┌─ RECORDS SHOWN

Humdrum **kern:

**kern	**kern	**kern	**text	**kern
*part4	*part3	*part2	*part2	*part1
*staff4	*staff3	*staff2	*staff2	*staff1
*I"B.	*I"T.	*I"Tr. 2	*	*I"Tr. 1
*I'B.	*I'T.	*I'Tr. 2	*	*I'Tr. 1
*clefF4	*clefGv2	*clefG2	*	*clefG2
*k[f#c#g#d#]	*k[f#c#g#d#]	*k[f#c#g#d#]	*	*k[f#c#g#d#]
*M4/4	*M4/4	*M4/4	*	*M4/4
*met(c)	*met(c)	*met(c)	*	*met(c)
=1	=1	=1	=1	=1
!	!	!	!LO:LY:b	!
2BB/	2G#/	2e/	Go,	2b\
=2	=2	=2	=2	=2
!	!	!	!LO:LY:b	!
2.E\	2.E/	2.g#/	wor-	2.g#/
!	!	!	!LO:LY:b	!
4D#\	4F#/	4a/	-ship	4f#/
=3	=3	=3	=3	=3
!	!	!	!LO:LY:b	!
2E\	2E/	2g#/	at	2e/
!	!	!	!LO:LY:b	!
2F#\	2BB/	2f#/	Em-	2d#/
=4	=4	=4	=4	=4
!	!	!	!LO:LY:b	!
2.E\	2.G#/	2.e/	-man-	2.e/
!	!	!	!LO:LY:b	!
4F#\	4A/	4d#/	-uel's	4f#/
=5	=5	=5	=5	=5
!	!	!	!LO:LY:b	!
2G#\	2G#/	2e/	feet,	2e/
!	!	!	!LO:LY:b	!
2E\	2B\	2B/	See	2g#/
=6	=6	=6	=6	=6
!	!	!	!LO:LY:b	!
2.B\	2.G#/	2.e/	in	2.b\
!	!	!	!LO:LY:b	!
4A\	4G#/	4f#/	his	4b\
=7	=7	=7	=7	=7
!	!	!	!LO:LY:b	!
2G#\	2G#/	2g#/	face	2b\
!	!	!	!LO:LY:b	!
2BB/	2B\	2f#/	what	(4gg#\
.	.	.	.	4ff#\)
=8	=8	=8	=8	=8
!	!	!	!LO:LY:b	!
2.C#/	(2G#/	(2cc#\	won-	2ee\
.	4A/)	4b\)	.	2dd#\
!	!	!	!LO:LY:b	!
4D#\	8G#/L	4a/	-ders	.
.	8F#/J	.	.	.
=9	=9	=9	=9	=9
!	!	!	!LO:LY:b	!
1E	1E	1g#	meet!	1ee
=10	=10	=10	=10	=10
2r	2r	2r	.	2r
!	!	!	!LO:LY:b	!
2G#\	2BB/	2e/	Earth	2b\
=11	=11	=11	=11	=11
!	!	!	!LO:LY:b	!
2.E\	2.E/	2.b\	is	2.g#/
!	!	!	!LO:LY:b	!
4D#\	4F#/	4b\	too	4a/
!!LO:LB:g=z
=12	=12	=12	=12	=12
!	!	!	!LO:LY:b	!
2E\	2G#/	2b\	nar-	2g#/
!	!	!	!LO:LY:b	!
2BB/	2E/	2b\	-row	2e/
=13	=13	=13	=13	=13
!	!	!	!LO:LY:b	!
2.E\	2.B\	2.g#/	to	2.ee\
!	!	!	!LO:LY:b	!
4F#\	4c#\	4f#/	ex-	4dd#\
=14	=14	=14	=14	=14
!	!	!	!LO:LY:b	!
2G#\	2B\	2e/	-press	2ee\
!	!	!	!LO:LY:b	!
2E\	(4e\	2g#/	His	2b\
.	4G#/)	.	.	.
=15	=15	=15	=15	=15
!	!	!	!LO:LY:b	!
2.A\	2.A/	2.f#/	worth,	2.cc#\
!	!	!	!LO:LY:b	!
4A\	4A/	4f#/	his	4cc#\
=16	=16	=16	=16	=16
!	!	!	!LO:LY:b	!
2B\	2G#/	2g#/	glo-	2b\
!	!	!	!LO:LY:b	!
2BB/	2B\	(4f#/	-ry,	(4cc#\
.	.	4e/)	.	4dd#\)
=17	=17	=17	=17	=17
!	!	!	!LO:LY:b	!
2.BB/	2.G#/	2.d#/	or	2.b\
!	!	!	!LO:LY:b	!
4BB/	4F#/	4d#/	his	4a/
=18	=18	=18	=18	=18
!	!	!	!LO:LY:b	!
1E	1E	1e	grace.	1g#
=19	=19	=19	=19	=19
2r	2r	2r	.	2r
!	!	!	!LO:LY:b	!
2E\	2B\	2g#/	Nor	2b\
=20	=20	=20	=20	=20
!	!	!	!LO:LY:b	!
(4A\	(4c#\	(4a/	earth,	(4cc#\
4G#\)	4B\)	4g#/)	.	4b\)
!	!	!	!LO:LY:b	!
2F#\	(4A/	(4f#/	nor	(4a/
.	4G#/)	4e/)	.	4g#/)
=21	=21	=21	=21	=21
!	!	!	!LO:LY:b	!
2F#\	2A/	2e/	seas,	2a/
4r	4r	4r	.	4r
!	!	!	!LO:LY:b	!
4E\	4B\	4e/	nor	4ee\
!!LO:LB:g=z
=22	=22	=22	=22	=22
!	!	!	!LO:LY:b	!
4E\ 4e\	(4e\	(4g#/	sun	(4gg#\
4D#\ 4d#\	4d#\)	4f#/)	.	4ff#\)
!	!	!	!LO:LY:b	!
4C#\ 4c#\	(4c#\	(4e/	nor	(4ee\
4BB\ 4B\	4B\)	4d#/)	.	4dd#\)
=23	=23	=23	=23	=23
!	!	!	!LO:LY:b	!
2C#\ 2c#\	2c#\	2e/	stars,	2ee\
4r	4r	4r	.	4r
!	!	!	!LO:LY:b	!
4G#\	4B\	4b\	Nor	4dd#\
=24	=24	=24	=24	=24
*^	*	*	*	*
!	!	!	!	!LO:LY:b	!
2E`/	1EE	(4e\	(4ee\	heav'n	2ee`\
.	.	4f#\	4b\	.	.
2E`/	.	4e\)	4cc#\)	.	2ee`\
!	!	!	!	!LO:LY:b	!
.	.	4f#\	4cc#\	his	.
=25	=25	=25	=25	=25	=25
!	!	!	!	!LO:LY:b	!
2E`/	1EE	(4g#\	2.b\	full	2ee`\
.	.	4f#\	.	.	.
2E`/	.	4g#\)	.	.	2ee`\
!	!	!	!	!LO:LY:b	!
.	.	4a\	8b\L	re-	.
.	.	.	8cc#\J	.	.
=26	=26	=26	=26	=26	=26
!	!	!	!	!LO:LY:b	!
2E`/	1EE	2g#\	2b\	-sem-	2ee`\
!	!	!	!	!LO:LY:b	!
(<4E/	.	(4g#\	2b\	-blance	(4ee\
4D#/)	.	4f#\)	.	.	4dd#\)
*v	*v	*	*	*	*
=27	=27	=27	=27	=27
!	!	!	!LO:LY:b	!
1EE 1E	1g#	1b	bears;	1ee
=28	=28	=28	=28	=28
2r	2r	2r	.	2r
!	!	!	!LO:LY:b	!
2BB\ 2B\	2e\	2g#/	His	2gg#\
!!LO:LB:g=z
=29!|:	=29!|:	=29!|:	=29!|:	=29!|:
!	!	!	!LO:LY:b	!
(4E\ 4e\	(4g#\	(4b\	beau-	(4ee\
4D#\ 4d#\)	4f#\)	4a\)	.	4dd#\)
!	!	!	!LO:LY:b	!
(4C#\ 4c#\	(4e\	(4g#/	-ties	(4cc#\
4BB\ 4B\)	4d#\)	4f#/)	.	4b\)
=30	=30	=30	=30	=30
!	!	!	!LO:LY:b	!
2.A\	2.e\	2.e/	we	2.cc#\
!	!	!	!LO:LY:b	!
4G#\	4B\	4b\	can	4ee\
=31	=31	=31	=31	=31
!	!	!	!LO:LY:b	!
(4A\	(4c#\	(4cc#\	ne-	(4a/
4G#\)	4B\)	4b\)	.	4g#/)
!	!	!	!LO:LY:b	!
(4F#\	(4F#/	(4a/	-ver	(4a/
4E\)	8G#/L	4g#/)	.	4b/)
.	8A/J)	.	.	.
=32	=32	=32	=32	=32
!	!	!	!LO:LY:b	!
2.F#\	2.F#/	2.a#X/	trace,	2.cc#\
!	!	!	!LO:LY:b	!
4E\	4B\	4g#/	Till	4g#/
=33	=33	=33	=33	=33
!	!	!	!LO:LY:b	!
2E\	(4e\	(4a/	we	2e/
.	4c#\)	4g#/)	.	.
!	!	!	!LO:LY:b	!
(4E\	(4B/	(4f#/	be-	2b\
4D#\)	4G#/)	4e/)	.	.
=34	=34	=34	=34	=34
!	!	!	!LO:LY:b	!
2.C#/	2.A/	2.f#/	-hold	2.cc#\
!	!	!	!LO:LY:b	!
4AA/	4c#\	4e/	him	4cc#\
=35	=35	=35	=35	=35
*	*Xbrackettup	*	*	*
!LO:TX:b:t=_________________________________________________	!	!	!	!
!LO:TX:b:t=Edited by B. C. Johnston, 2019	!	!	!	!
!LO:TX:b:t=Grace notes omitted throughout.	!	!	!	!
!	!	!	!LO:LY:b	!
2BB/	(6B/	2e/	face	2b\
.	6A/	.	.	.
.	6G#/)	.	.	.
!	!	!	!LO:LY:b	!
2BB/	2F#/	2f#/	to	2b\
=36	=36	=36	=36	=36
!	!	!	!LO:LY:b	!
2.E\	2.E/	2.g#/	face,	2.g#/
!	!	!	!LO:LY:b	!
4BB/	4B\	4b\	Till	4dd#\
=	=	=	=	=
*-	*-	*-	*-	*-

└─

SHORT EXERCISE: Return every line in the entries above that contains the string "kern". Case counts.

SOLUTION TO THIS PROBLEM:
Humdrum **kern:
**kern	**kern	**kern	**text	**kern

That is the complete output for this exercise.